As Moddy pointed out, this used to be one of the best papers for its size in the country. They covered the crap out of Riverside County, zoning seven editions from the desert to the city proper.

I know this, because I worked there as a glorified part-timer (36 hours a week) for nearly 5 years, covering everything under the sun there. It's the first paper I worked at and one of the two best papers I worked at.

Their staff was one of the best, most versatile and dynamic staffs you'll ever find. Their news side covered one of the largest counties in the country like you'd cover a small city. They did the profession proud across the board.

Like MileHigh, I grew up out there. And like Mile, I am sickened and appalled at the way the suits are writing off one of the major growth areas in the country.

To quote the Prophet Lewis Black... "Is anyone ****ING home?"
 
If anyone has info about the copy or design desks, I'd be grateful to hear it.

I agree with everything Birdscribe said, and not just because I worked there. It was a great paper filled with great people. This sucks.
 
Got this from a friend out that way about one of the people let go:

Diamond Leung was one of the six laid off from sports yesterday.
Here's a Dodger Thoughts entry about Diamond. It's got about 100 really thoughtful comments from readers. One was particularly astute: something along the lines of how his biggest fans never paid a dime to read him. That, it seems, was why he was laid off.

http://latimesblogs.latimes.com/dodgerthoughts/2009/03/dodger-beat-wri.html

He's an awesome dude, fanatical about the web and blogging and had filled an online niche that few other pro beat writers had yet to grasp. I'd say without question he was the most tech savvy reporter on staff.
 
Got an e-mail from a former co-worker who made the cut. This time. And the P-E is now down to two prep writers. TWO. For like 100-plus schools.
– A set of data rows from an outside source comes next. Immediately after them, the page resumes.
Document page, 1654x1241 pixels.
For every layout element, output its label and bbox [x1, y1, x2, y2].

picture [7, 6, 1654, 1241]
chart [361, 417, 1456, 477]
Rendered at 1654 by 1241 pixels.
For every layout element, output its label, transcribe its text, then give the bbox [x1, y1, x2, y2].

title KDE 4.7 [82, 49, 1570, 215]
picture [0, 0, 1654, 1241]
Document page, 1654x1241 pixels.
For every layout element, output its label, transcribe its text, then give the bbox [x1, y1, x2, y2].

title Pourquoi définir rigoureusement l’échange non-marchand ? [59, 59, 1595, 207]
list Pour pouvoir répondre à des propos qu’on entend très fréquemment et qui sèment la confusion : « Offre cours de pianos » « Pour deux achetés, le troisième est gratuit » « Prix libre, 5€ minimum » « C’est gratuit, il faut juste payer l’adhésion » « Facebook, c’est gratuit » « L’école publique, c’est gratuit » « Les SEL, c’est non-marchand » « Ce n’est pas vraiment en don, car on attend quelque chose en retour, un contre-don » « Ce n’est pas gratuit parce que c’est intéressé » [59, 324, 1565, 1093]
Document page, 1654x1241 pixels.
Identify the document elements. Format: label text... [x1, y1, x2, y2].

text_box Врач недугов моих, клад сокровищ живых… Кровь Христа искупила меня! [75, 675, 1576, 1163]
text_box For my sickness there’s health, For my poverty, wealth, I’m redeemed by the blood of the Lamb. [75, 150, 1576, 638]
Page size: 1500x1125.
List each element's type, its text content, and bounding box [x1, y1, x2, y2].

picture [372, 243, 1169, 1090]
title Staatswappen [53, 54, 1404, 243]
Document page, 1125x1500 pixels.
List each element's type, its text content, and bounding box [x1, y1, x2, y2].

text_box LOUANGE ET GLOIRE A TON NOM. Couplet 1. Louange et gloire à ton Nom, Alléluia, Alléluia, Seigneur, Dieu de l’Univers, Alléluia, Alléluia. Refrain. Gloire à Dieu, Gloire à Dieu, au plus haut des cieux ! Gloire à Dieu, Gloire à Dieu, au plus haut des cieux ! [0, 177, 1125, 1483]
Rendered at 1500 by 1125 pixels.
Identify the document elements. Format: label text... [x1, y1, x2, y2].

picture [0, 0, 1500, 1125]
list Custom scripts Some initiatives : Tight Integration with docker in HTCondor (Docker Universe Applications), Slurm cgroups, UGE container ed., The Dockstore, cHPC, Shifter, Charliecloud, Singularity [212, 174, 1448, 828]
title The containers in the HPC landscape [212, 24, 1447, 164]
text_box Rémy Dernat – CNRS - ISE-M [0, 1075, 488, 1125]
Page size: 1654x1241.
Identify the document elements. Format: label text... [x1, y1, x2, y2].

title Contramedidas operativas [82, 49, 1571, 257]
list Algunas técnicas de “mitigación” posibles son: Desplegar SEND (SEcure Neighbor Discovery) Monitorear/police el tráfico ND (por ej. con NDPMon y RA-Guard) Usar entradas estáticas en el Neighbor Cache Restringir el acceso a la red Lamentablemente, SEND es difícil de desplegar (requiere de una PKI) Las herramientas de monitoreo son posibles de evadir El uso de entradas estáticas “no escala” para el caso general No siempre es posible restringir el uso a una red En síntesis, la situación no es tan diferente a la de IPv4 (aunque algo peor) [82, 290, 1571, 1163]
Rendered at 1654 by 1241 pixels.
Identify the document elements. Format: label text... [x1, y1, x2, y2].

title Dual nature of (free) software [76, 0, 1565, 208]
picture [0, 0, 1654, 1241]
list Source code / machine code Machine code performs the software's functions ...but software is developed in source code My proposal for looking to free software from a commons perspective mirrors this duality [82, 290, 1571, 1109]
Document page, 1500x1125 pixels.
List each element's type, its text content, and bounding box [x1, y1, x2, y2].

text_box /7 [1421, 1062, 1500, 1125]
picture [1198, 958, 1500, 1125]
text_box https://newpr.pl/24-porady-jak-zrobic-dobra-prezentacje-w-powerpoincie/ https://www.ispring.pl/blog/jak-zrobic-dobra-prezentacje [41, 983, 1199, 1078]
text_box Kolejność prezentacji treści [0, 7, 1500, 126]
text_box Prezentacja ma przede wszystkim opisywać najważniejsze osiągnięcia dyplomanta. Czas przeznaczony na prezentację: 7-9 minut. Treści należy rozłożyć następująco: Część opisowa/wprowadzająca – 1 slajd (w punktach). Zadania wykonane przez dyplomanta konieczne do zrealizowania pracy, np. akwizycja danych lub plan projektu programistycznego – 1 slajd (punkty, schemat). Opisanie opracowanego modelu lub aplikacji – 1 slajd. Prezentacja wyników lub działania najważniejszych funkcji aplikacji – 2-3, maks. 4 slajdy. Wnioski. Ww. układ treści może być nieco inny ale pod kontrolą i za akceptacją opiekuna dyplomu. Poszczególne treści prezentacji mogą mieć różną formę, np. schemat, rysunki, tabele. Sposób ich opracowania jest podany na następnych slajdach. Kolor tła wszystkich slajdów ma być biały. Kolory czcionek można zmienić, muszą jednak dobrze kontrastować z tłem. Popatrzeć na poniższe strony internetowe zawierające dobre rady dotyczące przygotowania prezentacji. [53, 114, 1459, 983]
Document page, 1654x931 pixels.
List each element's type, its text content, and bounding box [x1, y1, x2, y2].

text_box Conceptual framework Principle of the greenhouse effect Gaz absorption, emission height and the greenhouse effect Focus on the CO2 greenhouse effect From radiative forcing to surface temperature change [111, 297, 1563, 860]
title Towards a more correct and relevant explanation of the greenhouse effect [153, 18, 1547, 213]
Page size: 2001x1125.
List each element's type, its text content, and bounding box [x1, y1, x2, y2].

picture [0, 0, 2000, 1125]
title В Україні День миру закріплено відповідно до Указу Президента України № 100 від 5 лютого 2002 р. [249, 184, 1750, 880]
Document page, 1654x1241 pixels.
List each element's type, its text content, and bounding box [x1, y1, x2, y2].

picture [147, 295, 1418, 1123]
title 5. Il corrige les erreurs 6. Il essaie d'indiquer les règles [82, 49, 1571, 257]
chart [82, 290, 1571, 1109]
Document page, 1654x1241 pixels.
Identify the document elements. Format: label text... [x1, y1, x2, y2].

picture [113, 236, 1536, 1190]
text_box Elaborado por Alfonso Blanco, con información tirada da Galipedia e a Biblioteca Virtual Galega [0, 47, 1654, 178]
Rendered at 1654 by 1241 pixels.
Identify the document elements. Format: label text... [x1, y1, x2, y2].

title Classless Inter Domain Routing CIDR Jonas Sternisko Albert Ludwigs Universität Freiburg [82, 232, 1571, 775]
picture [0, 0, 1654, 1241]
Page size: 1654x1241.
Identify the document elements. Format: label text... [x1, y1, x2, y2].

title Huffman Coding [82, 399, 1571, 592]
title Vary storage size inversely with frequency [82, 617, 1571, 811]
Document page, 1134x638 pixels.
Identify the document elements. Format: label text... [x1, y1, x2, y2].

Six total cuts, including two on the desk.
 
PaulO with his as-usual dead-on assessment.

http://www.oberjuerge.com/?p=667
 
MileHigh said:
PaulO with his as-usual dead-on assessment.

http://www.oberjuerge.com/?p=667

An excellent analysis of what's happened in a major market. People in LA might not have read the P-E sports coverage, but the fact that it was comprehensive as it was kept the LA writers on their toes. Everyone loses.

Good luck to all the former P-E staffers.
 
This retrenchment, which is what it is, literally ends a 25-year era. In the early '80s, the Press (city) and Enterprise (county) merged to form a mid-size morning paper. Staff grew over the years, as did the reach and depth. Heavy into zoning, with more and more big-time coverage (pro beats, Olympics) and the bulldozing into adjacent San Bernardino County. The product was well-received by the thousands of newcomers who poured into cheaphousingland well into the '90s. The economy's sudden turn in what became foreclosureland hurt, as did some low-hanging-fruit making decisions at home and in Dallas (CueCat?). Lots of good folks there, but they are in survival-at-best mode now, along with much of the area's population. Tough times all around.
 
MTM said:
I wonder if they will go to a fulltime stringer for USC, UCLA and Dodgers, like they do for hockey.

Riverside already has a pro soccer stringer, who has a column and is at Home Depot Center pretty much every other day working on stories. He does an excellent job, for what it's worth.

As with cuts, these things start with the smaller beats - soccer, hockey - and move up the chain.

And, my standard sad comment: Readers do not care.